Расстреляв стрелы, нукеры вернулись к ставке, а со стороны ворот послышался первый гулкий удар. Потом еще и еще. Опять оглушительно бабахнула пушка — даже с холма было видно, как летят в стороны щепки. Но удары не прекратились.
— Сейчас… Сейчас они выбьют ворота… — Алги-мурза оглянулся на сотни, готовые устремиться В открытый проход.
Со стен крепости посыпались длинные сучковатые сучья, ветви валежника, палки, доски. Потом полетели факелы.

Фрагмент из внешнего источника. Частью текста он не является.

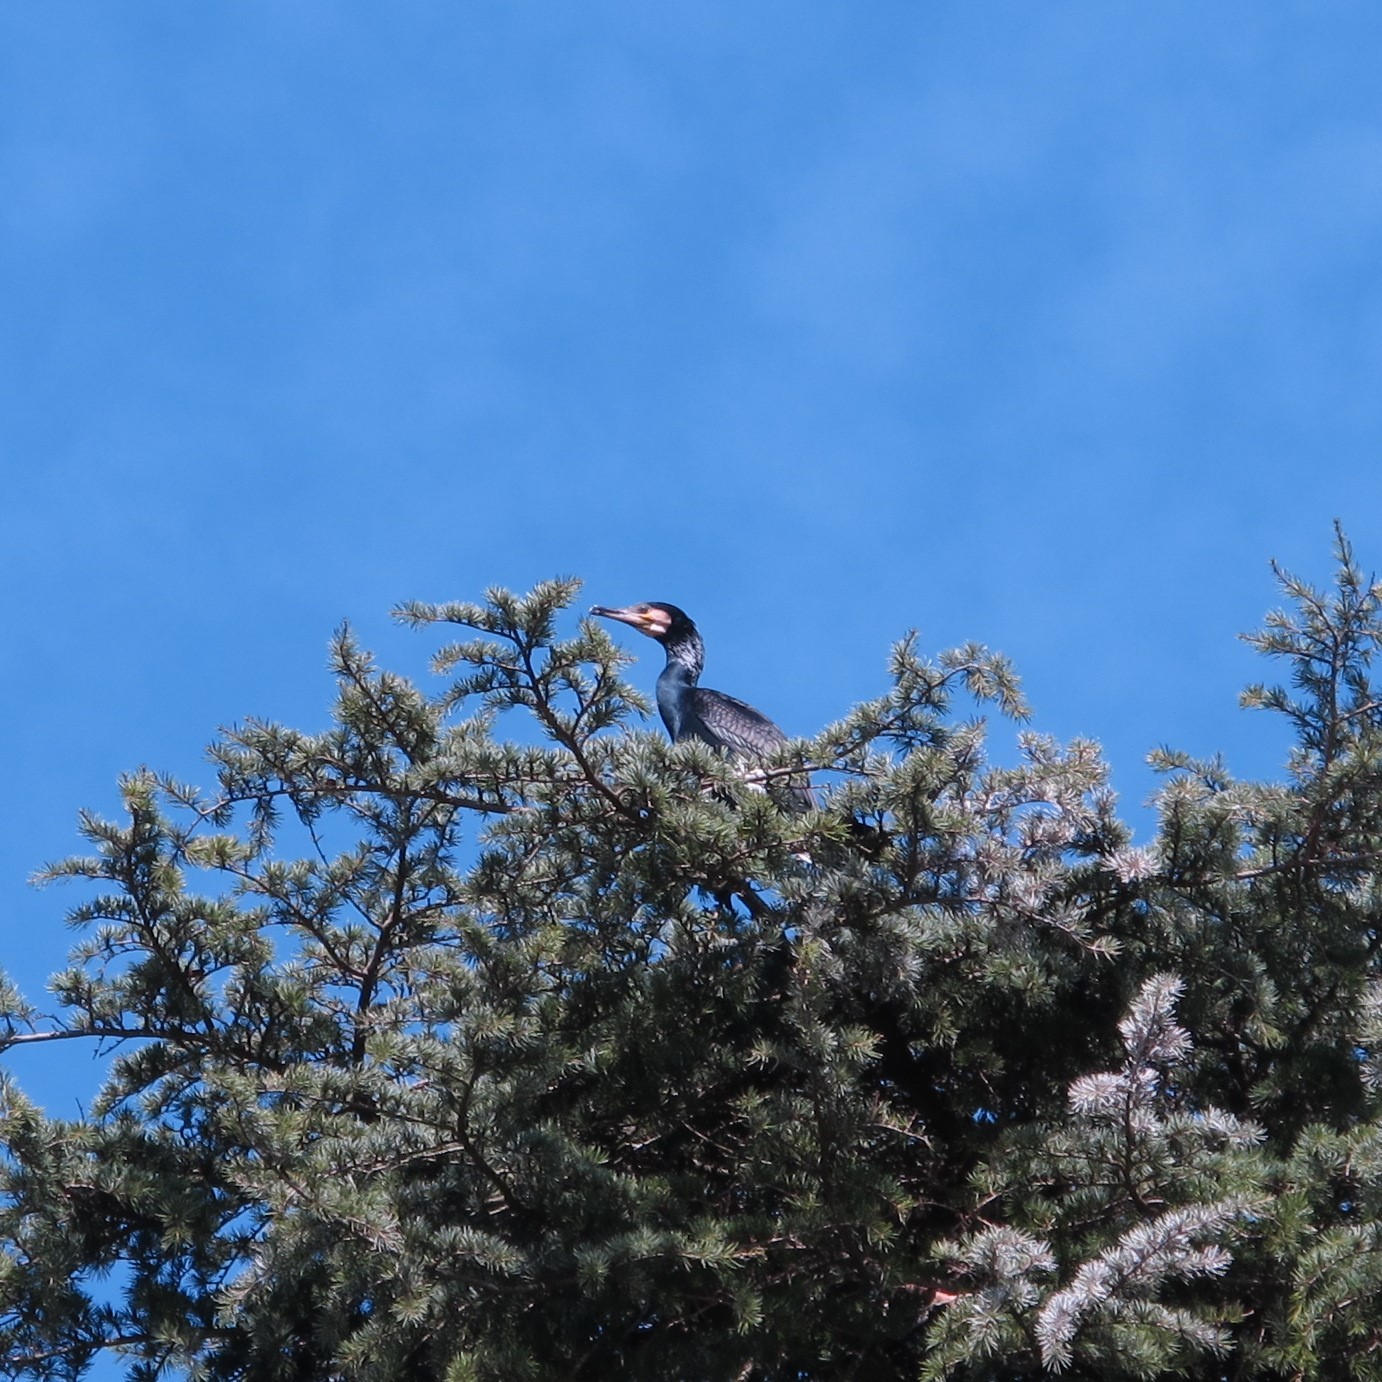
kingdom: Animalia
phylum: Chordata
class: Aves
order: Suliformes
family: Phalacrocoracidae
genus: Phalacrocorax
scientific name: Phalacrocorax carbo
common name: Great cormorant
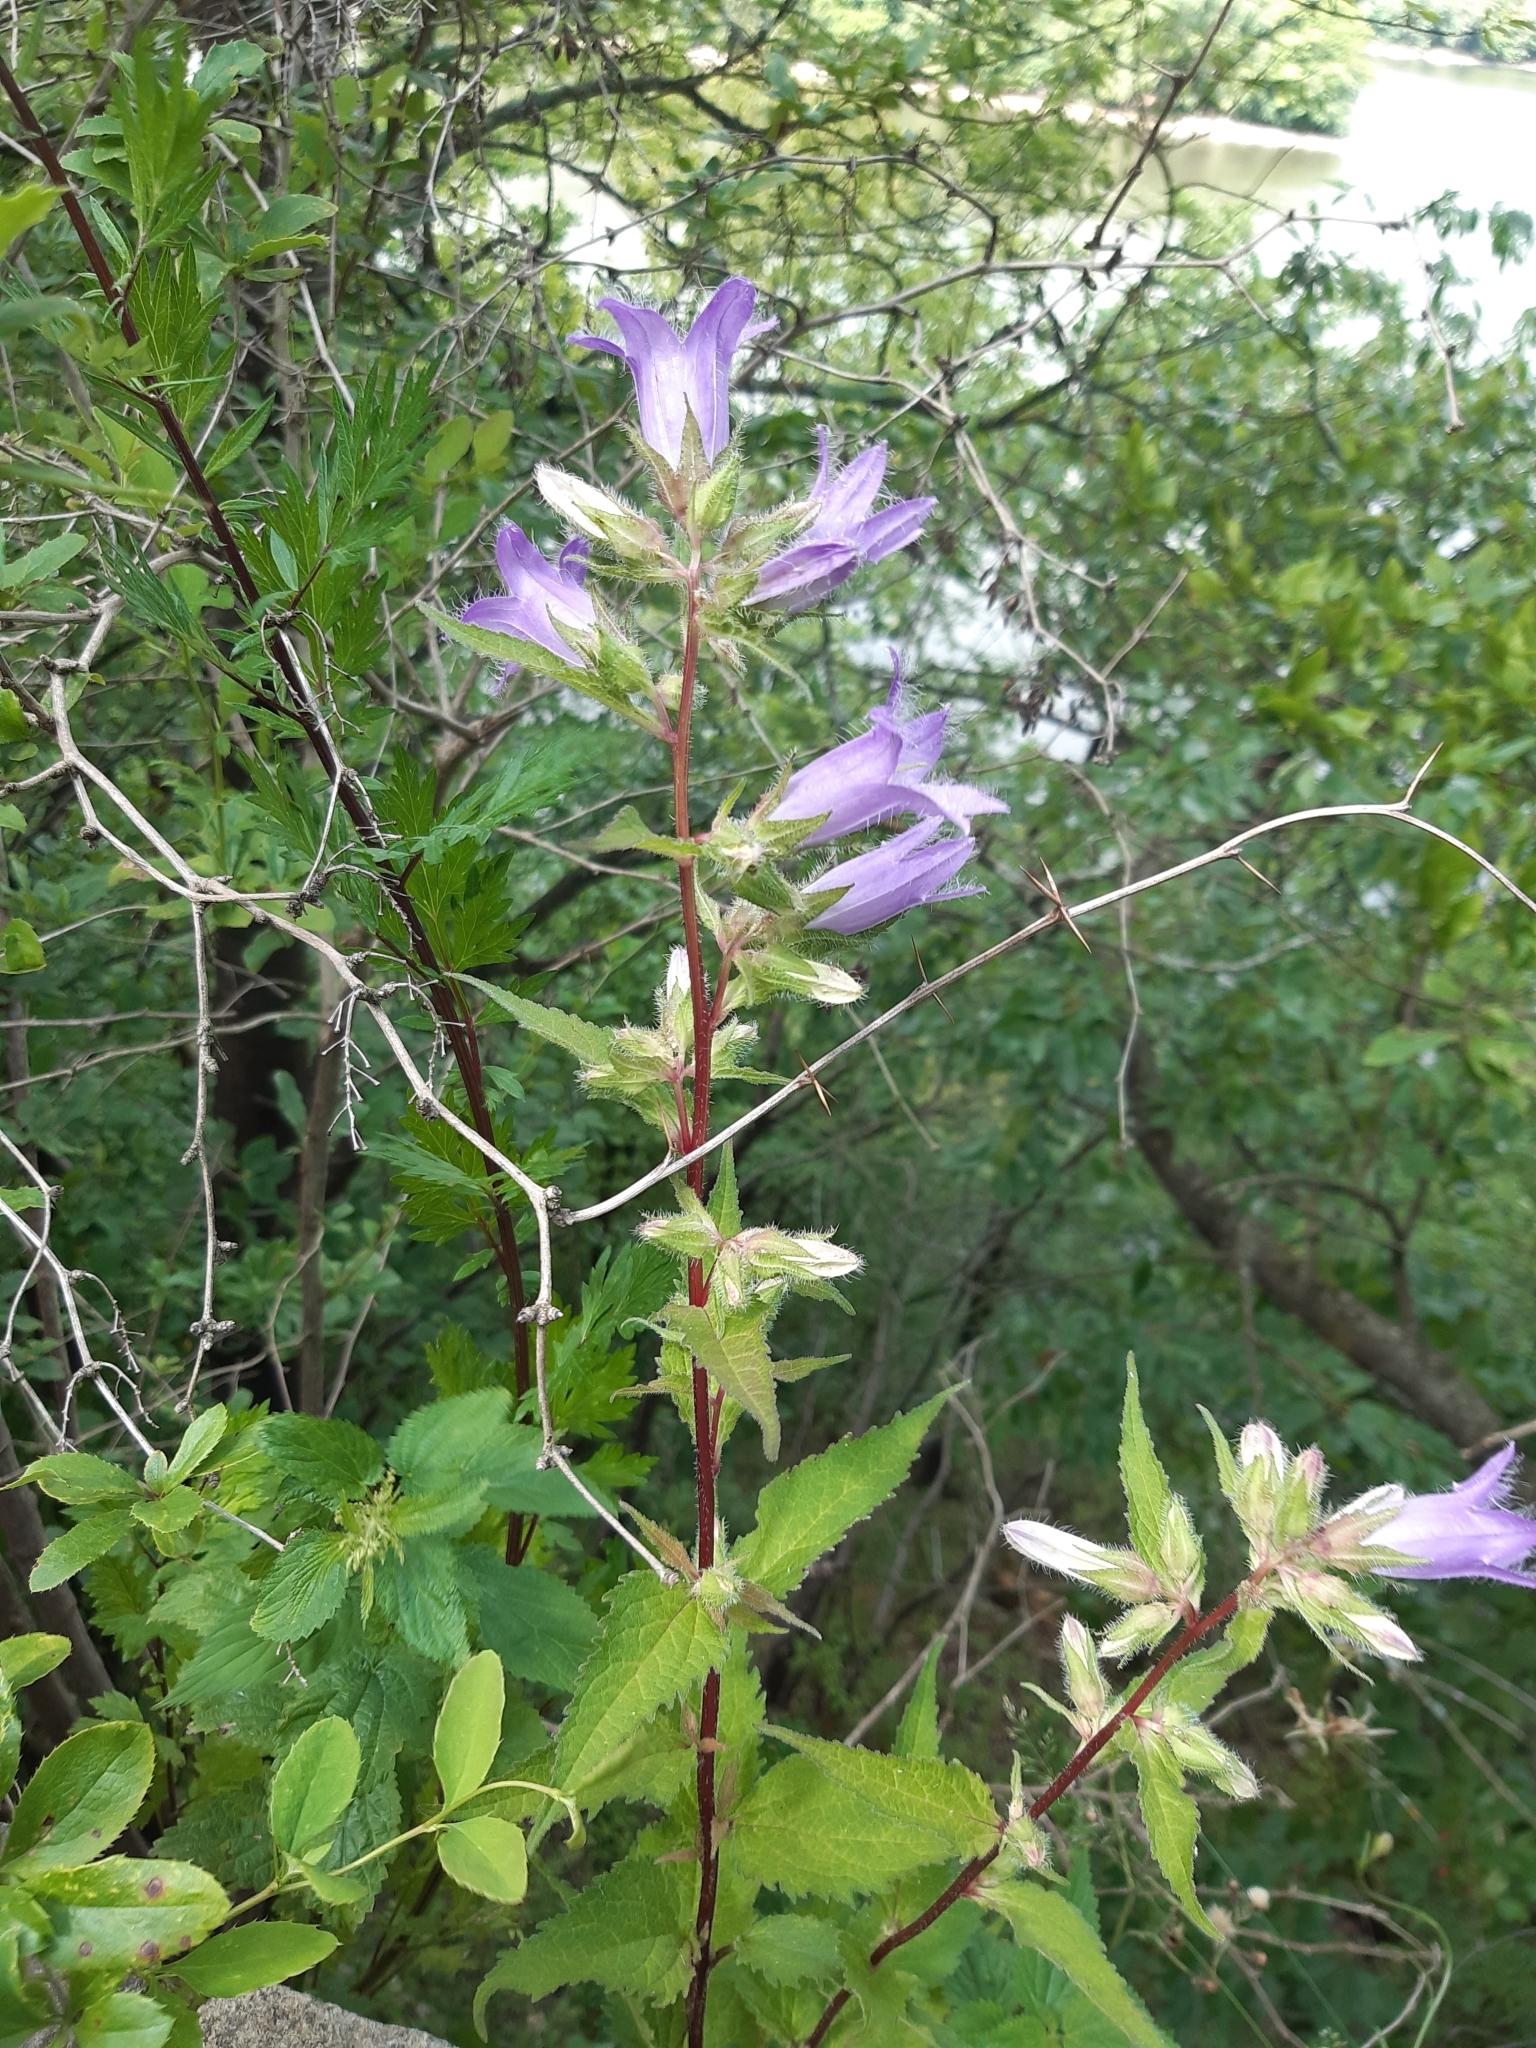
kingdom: Plantae
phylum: Tracheophyta
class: Magnoliopsida
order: Asterales
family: Campanulaceae
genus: Campanula
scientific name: Campanula trachelium
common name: Nettle-leaved bellflower
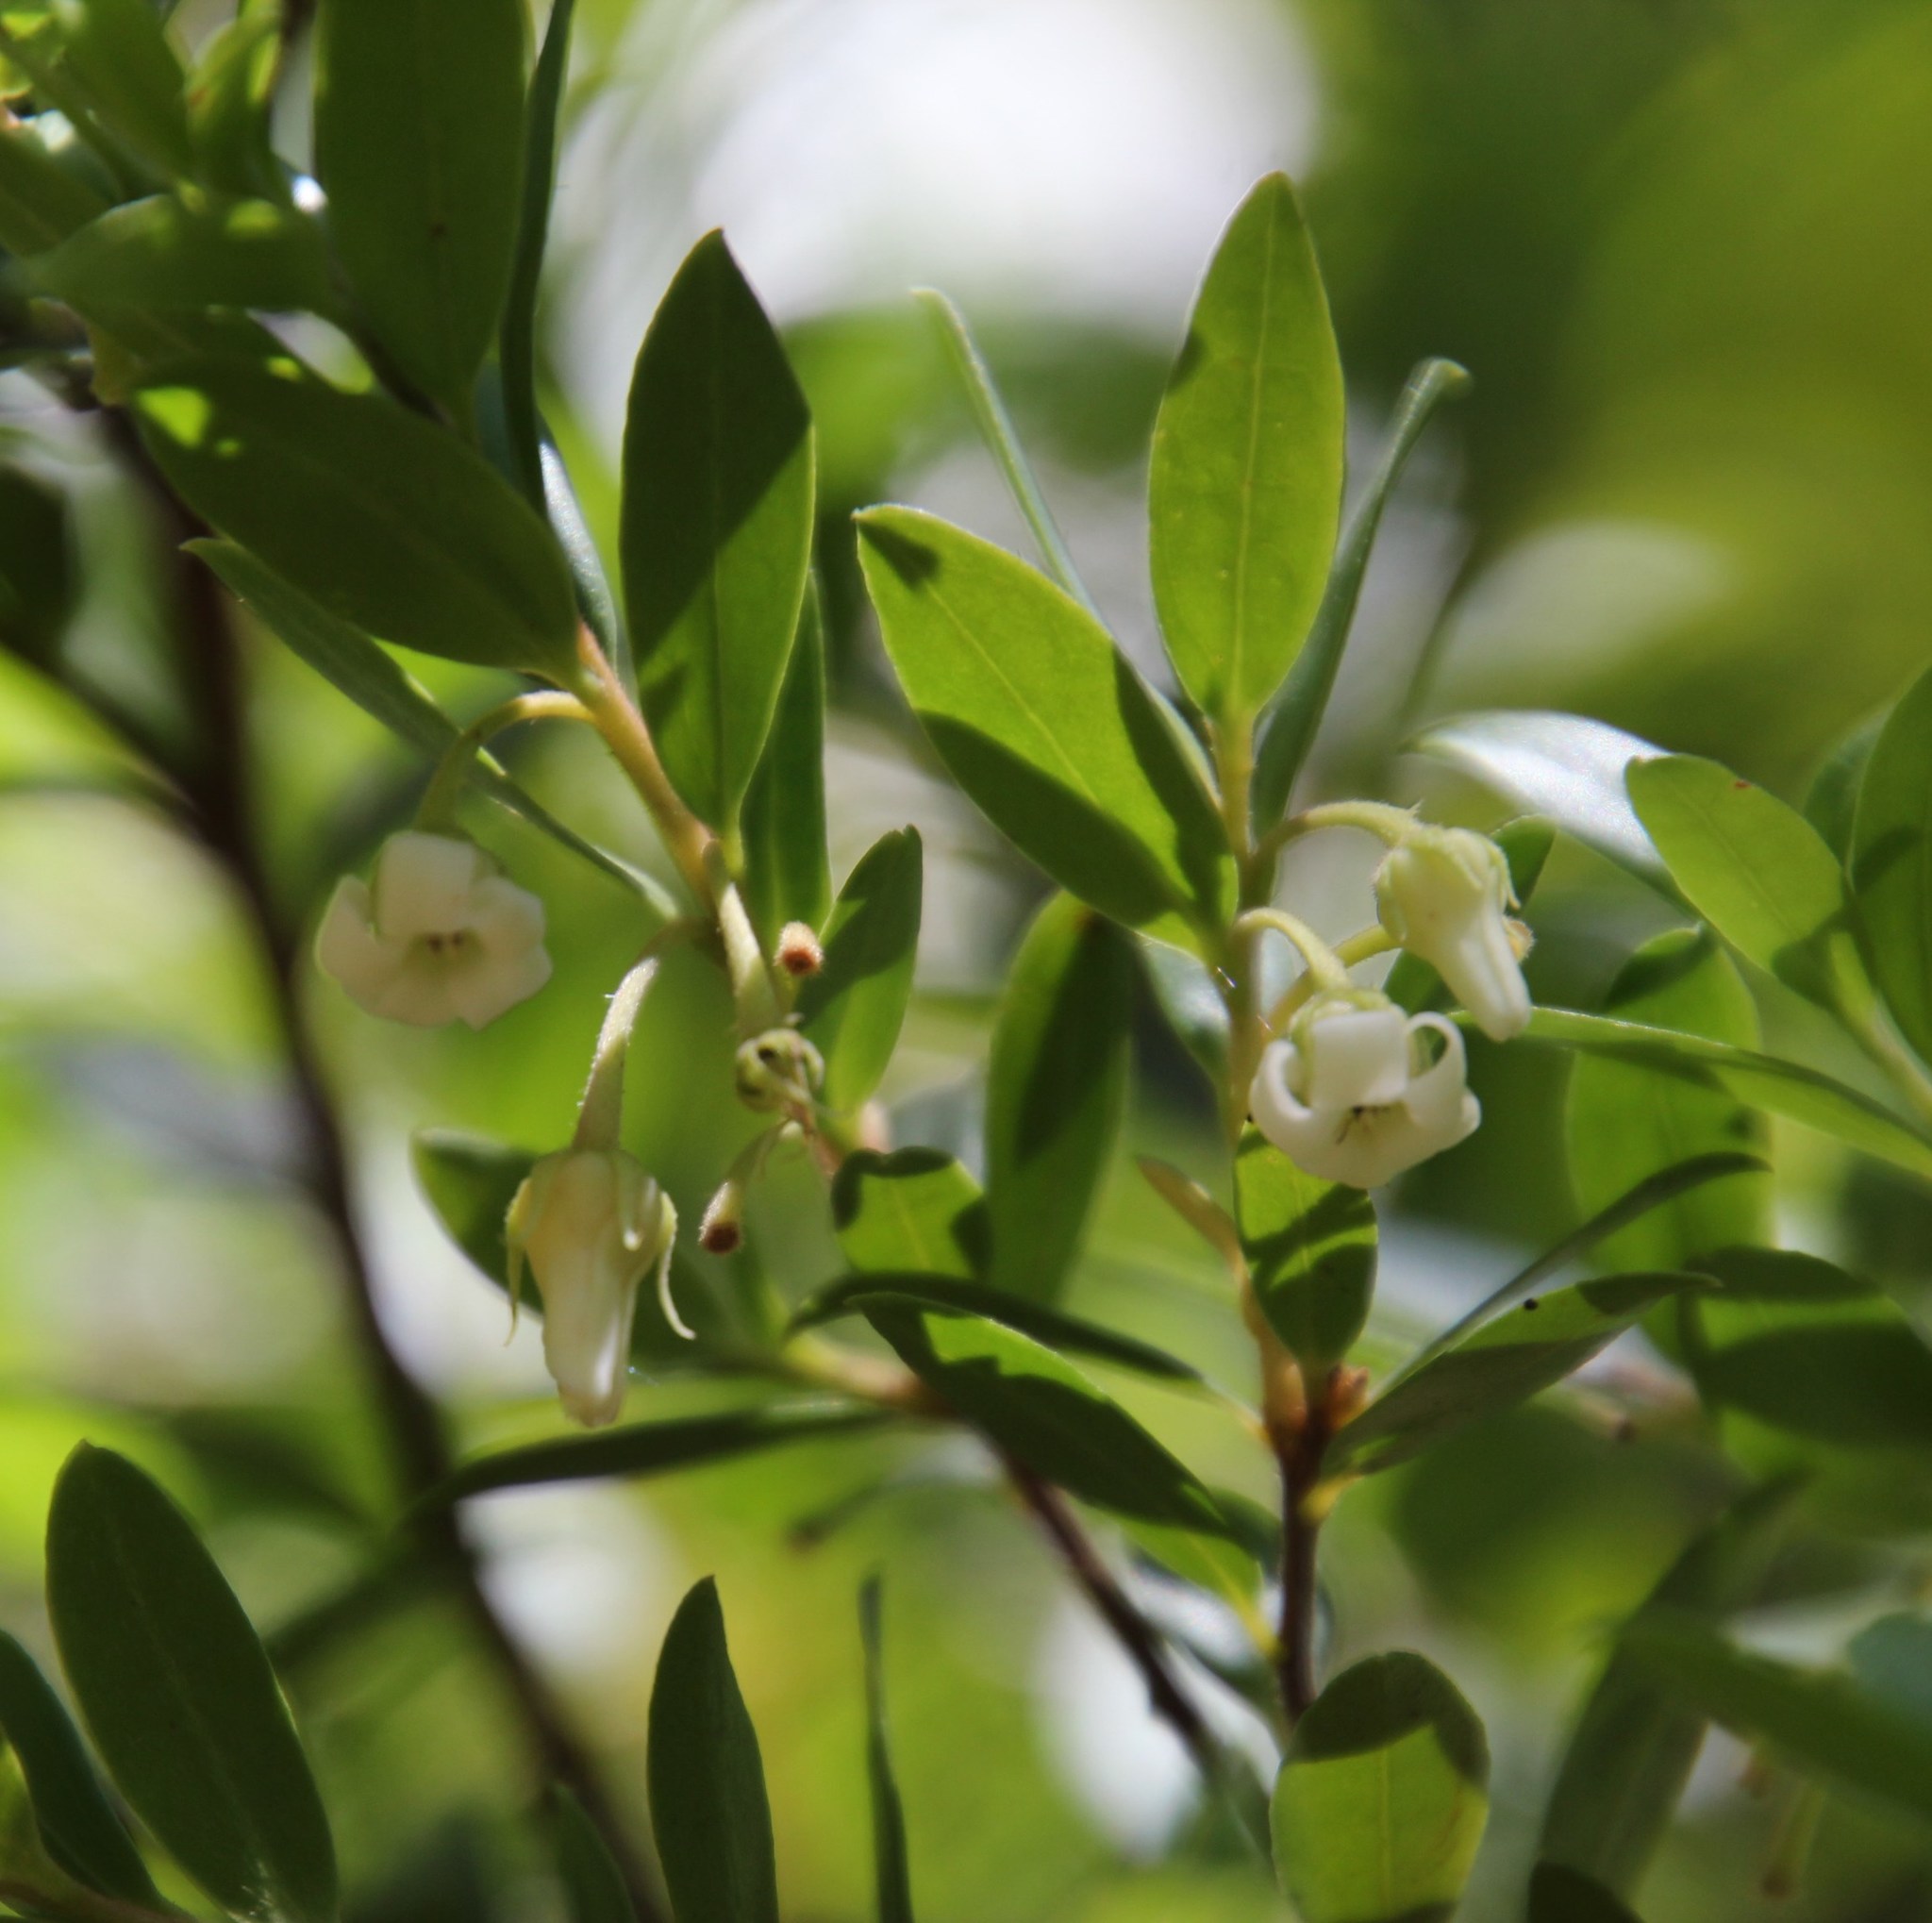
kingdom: Plantae
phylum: Tracheophyta
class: Magnoliopsida
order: Ericales
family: Ebenaceae
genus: Diospyros
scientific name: Diospyros glabra
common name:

— О, шайтан! Вперед, вперед, прикройте их! Сожгут! О, Аллах! — Выметнувшиеся вперед сотни принялись осыпать стену стрелами, но накиданный вокруг сруба пересушенный валежник уже разгорался.
— Сейчас побегут… Лучше бы они поливали кипятком!
Однако засевшие в таране нукеры догадались не улепетывать от огня под вражескими стрелами, а откатиться вместе с осадным сооружением почти на сотню шагов и, лишь потом выскочив, стремглав домчаться до лагеря. Алги-мурза облегченно перевел дух и вознес благодарственную молитву. Сырое дерево сруба от нескольких ветвей не загорится, таран уцелел, а ворота… Ворота можно будет разбить завтра.
С рассветом к лагерю подошли последние сотни, рыскавшие в окрестных землях. Они пригнали еще пару баб и мужика, привезли несколько повозок с добром. Правда, не очень ценным: деревянные миски, корыта, глиняные горшки. Алги-мурза отправил всех пленных поливать сруб водой из реки. Русские тем временем так же старательно обливали водой крыши дома, навес над стенами и частокол.
Наконец, после утреннего намаза, конники снова ринулись под стены. Правда, теперь они не просто сыпали стрелы между крышей и стенами, а дожидались, пока там промелькнет чья-нибудь голова. Это заметно снижало расход стрел — русские все равно почти не отстреливались и подведению тарана не мешали. Пальнули, правда, из своей пушки — но без результата.